Intel 64bit (EMT) Fortran code and AMD Opteron

I'm always amazed at what comes out of seemingly innocent questions. Often times simple questions get small simple answers. In other instances, a simple question can generate a an avalanche of responses. conversations.

For example, on Oct. 28, 2004, Roland Krause asked about experiences with the Intel EM-64T compiler on Opteron systems. Craig Tierney then posted asking if binaries from the Intel EM64T compiler would even work on Opterons without SSE3. He went on to say that if you don't vectorize, or only build 32-bit applications you should be fine. "However, for most applications the vectorization is going to give you the big win." This last statement started some interesting discussion.
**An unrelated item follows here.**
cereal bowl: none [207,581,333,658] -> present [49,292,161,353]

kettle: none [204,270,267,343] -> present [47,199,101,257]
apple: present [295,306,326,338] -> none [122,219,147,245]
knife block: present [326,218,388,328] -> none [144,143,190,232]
Greg Lindahl quickly pointed out that most people think that vectorization is "going to give you a big win" but that SIMD (Single Instruction Multiple Data) optimization doesn't help any of the codes in the SPECfp benchmark. He mentioned that the Opteron can use both floating point pipes with scalar code, which is different than the Pentium 4. He went on to say, "I'd say this myth is the #1 myth in the HPC industry right now." I think that for this observation alone, this thread was well worth reading.

The accomplished Mikhail Kuzminsky then posted that you could run code generated with the Intel EM64T compiler if you did not use any SSE3 instructions. It also said it was possible to not use SSE3 when compiling. Serguei Patchkovskii echoed Mikhail's comments.

Nicholas Breakley pointed to Polyhedron's benchmarks. He mentioned that the Intel compiler came in just behind Pathscale's compiler on Opteron.

Intel has had some difficulties with Opteron processors with their compilers. Here is a web page that describes the problems and offers some solutions. While many people tend to blame Intel for these problems, and I can see their point since AMD is a competitor, I also think that Intel is correct in their statement that it is difficult to support the Opteron at high levels of optimization since it's not their chip. So, in the meantime, we have the people mentioned on the webpage who have been patching Intel compilers to help the AMD folks.

PVFS on 80 proc (40 node) cluster

On Oct. 30, 2004 (Halloween Eve), Jeff Candy asked about experiences people had with PVFS (Parallel Virtual File System) on a cluster with about 80 CPUs using GigE. He was considering using PVFS over using NFS. Jeff very quickly posted that the code he was running was a large physics code that does about 200 KB of I/O every 10 to 60 seconds. Then every 10 minutes or so, a 100 MB file is written. Jeff also said that he wanted a single file system for /home and for his working directory.

Brian Smith then posted that Jeff should consider PVFS or any other parallel file system over NFS mounting for concurrent scratch space. Brian thought that PVFS2 was better than PVFS1.

Rob Latham, one of the PVFS developers, then posted to mention that if you used shared storage, "heartbeat" and enough hardware, you could have redundant PVFS1 and PVFS2 nodes (previous posting indicated that PVFS did not have redundancy built in). Rob also pointed out that while PVFS did not currently have software redundancy, it was a very active area of research. Rob also pointed out that people have been using PVFS and have not found the reliability to be a problem. People will run their applications using PVFS as the scratch space and then just copy their checkpoint date to a tape or long-term storage.

Of course, one solution that people didn't really put forth was to use both NFS and PVFS. You can use NFS for /home and PVFS for scratch space. You could even make your compute nodes diskless if you like. Ahhh, the flexibility of clusters.